Tailoring mesoporous silica by functionalization for gases (H2, CH4, CO2) storage applications

In situ functionalized, with different organically groups, mesoporous matrices were generated, starting from silica tetra-alcoxide and functionalized tri- or di-alkoxides, (triethoxyvinylsilan, diethoxy(methyl)vinylsilane and methyltriethoxysilane) mixtures, via sol-gel synthesis. Mesoporous silica matrices have been prepared with the purpose of tailor and optimize their performances as gas storage materials. In this concern, it was designed different experiments to study how the synthesis variables influence the matrix morpho textural properties, being aware that this kind of properties play an important role in the gas adsorption–desorption processes. In order to prepare spherical particles, ammonia was used as catalyst.
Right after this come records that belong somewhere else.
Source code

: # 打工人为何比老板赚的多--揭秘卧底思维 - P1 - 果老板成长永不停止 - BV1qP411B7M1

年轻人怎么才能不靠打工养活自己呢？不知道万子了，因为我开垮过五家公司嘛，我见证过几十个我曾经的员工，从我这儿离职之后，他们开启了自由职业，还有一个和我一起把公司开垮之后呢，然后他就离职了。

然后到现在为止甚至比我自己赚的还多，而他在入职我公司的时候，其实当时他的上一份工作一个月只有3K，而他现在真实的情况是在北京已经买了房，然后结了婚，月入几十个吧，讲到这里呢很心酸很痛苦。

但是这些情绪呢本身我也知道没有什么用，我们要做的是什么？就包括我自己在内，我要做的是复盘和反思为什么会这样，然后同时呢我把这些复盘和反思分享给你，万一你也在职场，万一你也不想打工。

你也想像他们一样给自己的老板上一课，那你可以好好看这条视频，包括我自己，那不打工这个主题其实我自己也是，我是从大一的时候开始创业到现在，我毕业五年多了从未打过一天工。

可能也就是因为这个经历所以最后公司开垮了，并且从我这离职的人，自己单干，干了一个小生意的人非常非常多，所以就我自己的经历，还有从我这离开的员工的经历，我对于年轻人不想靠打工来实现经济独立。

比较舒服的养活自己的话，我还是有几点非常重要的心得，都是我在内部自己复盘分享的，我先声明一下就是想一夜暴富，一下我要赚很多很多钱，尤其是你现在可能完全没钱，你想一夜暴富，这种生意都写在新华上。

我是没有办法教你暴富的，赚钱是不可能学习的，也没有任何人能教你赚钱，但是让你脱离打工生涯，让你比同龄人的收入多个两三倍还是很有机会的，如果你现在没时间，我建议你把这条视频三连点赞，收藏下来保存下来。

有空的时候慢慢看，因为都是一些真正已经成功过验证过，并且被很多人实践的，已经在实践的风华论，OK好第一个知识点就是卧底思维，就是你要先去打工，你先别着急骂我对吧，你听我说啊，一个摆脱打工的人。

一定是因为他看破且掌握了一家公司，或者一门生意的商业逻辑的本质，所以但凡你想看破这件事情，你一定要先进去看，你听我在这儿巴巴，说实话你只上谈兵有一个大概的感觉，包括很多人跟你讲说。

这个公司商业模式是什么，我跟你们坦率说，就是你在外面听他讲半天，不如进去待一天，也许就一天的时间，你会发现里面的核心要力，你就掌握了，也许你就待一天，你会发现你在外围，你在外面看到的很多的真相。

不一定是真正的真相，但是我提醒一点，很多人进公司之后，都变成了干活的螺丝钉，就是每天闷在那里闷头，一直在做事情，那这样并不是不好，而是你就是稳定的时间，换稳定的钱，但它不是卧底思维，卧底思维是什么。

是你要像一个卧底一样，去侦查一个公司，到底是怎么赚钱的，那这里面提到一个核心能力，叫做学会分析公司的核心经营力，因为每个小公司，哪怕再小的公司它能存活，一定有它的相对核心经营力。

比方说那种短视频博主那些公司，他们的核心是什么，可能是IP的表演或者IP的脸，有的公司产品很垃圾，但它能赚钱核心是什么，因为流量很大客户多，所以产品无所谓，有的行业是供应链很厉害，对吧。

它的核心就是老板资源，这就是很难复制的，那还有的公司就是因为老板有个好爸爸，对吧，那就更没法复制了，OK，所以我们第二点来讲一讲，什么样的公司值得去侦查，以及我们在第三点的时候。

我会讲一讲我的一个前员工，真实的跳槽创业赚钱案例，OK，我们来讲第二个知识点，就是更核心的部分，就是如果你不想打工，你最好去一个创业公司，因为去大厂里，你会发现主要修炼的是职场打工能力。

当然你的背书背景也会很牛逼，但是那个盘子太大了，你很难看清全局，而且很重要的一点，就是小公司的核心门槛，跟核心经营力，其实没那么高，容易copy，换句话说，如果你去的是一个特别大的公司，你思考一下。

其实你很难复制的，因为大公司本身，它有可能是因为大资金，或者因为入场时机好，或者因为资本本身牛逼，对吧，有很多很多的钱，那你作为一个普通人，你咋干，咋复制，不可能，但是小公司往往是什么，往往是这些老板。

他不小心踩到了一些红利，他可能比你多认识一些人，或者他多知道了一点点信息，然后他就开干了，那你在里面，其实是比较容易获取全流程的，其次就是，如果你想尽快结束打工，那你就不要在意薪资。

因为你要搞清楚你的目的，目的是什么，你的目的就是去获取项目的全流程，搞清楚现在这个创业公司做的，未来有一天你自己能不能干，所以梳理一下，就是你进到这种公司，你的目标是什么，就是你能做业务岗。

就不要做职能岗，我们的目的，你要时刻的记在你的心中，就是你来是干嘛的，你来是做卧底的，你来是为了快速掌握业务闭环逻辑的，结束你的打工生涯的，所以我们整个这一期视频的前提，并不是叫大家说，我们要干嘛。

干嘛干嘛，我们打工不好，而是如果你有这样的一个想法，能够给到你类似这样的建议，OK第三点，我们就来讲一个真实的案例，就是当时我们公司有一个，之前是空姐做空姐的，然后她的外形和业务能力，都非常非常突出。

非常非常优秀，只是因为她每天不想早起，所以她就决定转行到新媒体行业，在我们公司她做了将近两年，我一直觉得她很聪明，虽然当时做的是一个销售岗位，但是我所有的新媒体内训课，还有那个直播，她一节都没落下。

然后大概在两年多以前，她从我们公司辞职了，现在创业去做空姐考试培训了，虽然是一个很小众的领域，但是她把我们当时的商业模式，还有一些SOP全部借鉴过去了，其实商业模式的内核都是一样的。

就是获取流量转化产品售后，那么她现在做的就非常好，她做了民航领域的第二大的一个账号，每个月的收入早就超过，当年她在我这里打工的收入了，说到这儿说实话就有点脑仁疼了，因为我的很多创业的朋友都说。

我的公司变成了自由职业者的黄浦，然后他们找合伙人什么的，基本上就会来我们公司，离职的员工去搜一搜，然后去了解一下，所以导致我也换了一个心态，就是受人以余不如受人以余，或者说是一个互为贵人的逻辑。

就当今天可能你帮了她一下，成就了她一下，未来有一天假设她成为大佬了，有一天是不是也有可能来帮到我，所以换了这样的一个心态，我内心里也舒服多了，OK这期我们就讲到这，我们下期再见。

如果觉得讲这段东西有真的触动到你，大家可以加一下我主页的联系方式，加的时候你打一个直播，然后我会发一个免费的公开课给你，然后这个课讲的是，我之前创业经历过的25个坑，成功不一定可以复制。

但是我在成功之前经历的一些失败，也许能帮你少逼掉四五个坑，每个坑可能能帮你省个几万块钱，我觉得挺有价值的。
Eventually, in order to tailor the pore shape and size and implicitly the specific surface area, hexadecyltrimethyl ammonium bromide as directing agent was added, and the molar ratios of organically functionalized precursors/TEOS, were varied. The H2, CH4 and CO2 adsorption properties of prepared functionalized mesoporous silica with different compositions have been studied. In the used experimental conditions, data analysis permits to conclude that the methyl functionalized sample, according to its structural parameters, at 77 K and elevate pressure it showed the best performances concerning the adsorption capacity toward H2 and CO2. CH4 molecules. Toward CH4 molecules, in particular, the analysis performed at room temperature point out that the vinyl- functionalized samples have an appreciable affinity toward this gas specimen.